Metal Music Machines

This week I spent a day improvising and recording audio with Doktorb Robotnik (Adrian Lucas) and was reminded of one of the key aims driving my research. I am developing software devices which allow the user to manipulate audio, video and other data in real time. By creating these works I am attempting to give the user the same feeling of control that I experience when performing live audio, of creating order out of chaos and letting it fall apart again.

Adrian and I have been making improvised sound art / noise / music together, for about 9 years. During this time we have developed various methods for collaborative performance and our production methods have evolved considerably.

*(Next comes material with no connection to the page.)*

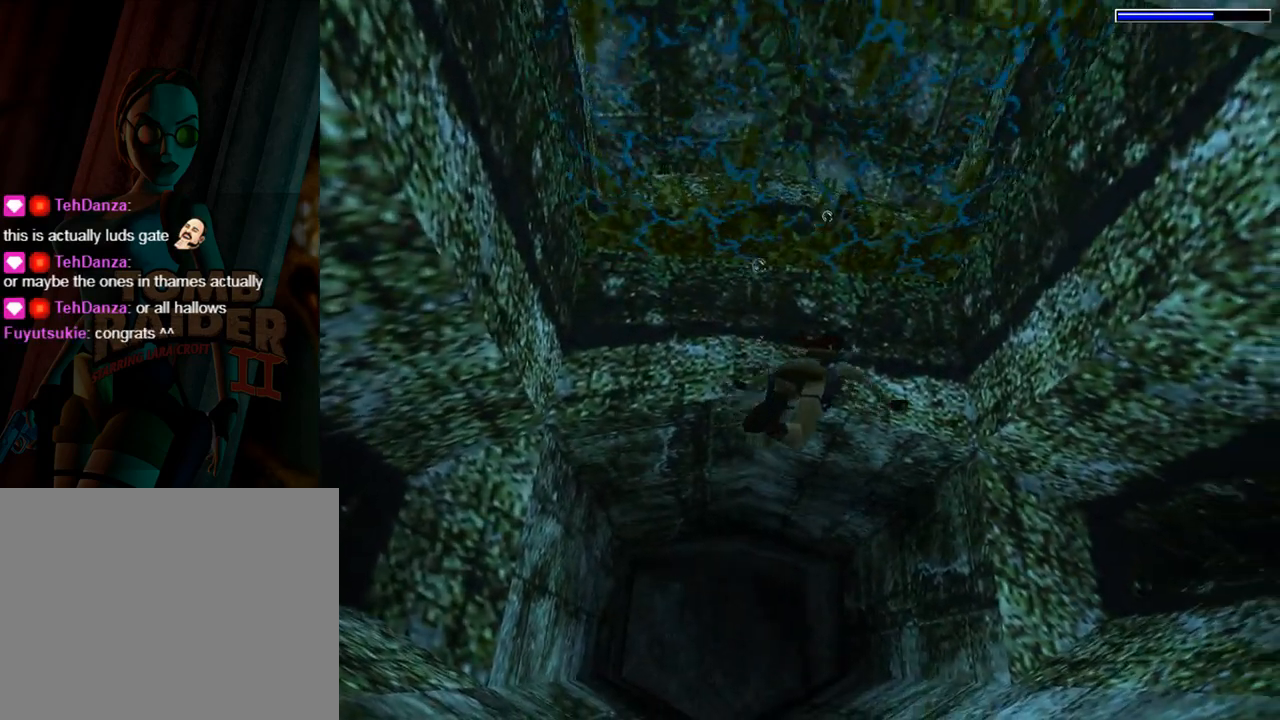
{"buttons": ["SQUARE", "DPAD_DOWN", "DPAD_RIGHT"], "left_stick": "center", "events": [[33, "SQUARE", "down"]]}
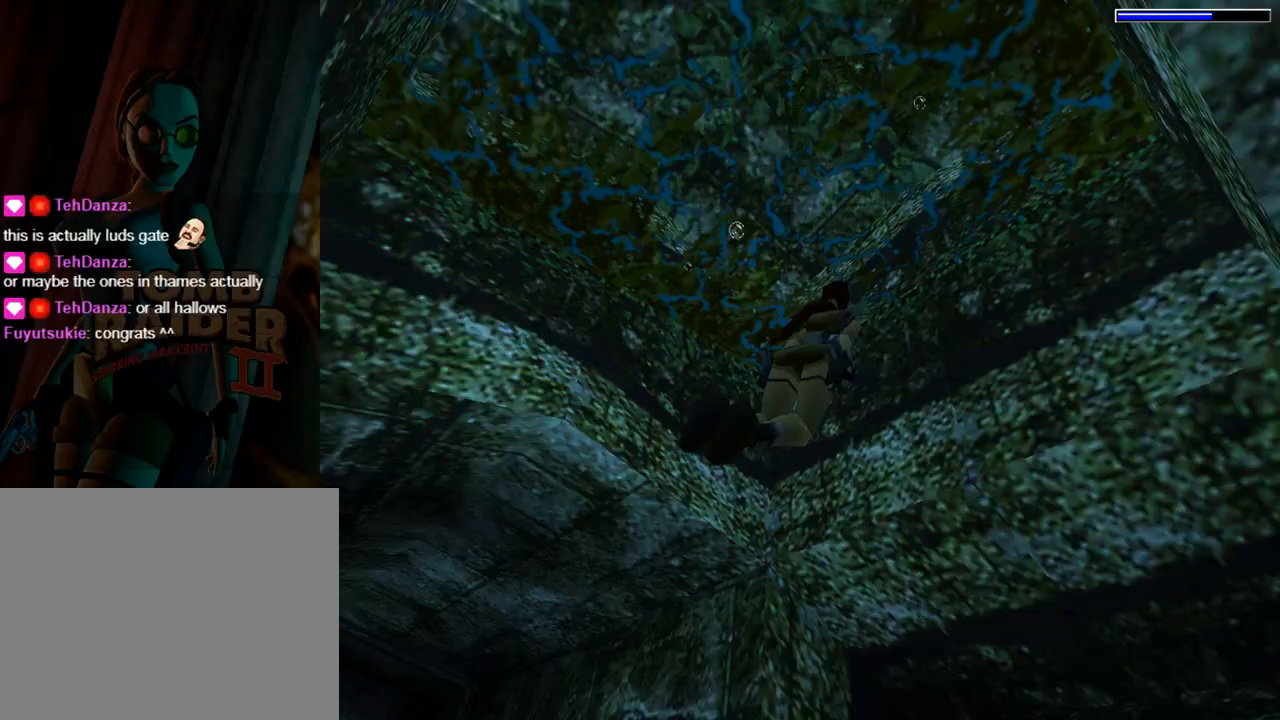
{"buttons": ["SQUARE", "DPAD_RIGHT"], "left_stick": "center", "events": [[333, "DPAD_DOWN", "up"]]}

Initially we would assemble, manipulate and sequence sound objects on computer in to create finished ‘tracks’, often to accompany short video works. While our process was improvisational in many ways, the combination of unlimited levels of ‘undo’ afforded by the computer software and the goal of producing a piece of a set duration meant that hours of work went into seconds of sound.

A significant shift occurred when we agreed to perform live at a music festival at uni: Rusfest 98 :-) . With no idea of exactly what we were doing, we assembled a very basic setup consisting of two multi-effect guitar pedals and two basic synthesisers. Each of the pedals was set to a 2 second delay which let us play various sounds on the synths and have them repeat endlessly. Rather than spending hours obsessing over a few seconds of meticulously cut up audio, we were improvising in real time – in front of an audience. It was exhilarating. We had no interest in melody and our pedals were keeping time, we were free to play with sound. We had constructed a kind of machine for the generation and manipulation of sound in real time and given ourselves a set of variables with which to control it. While our individual noise making machines have diverged technologically since then to consist of a series of interconnected guitar effects pedals which feed back on themselves and a computer running live audio sequencing / processing software, the processes at work in our first performance are still employed.

We build ‘machines’ with fixed number of variables and manipulate them to generate audio in real time. This is exactly what I am doing with images and data in both my Quicktime and Quartz Composer Vidgets.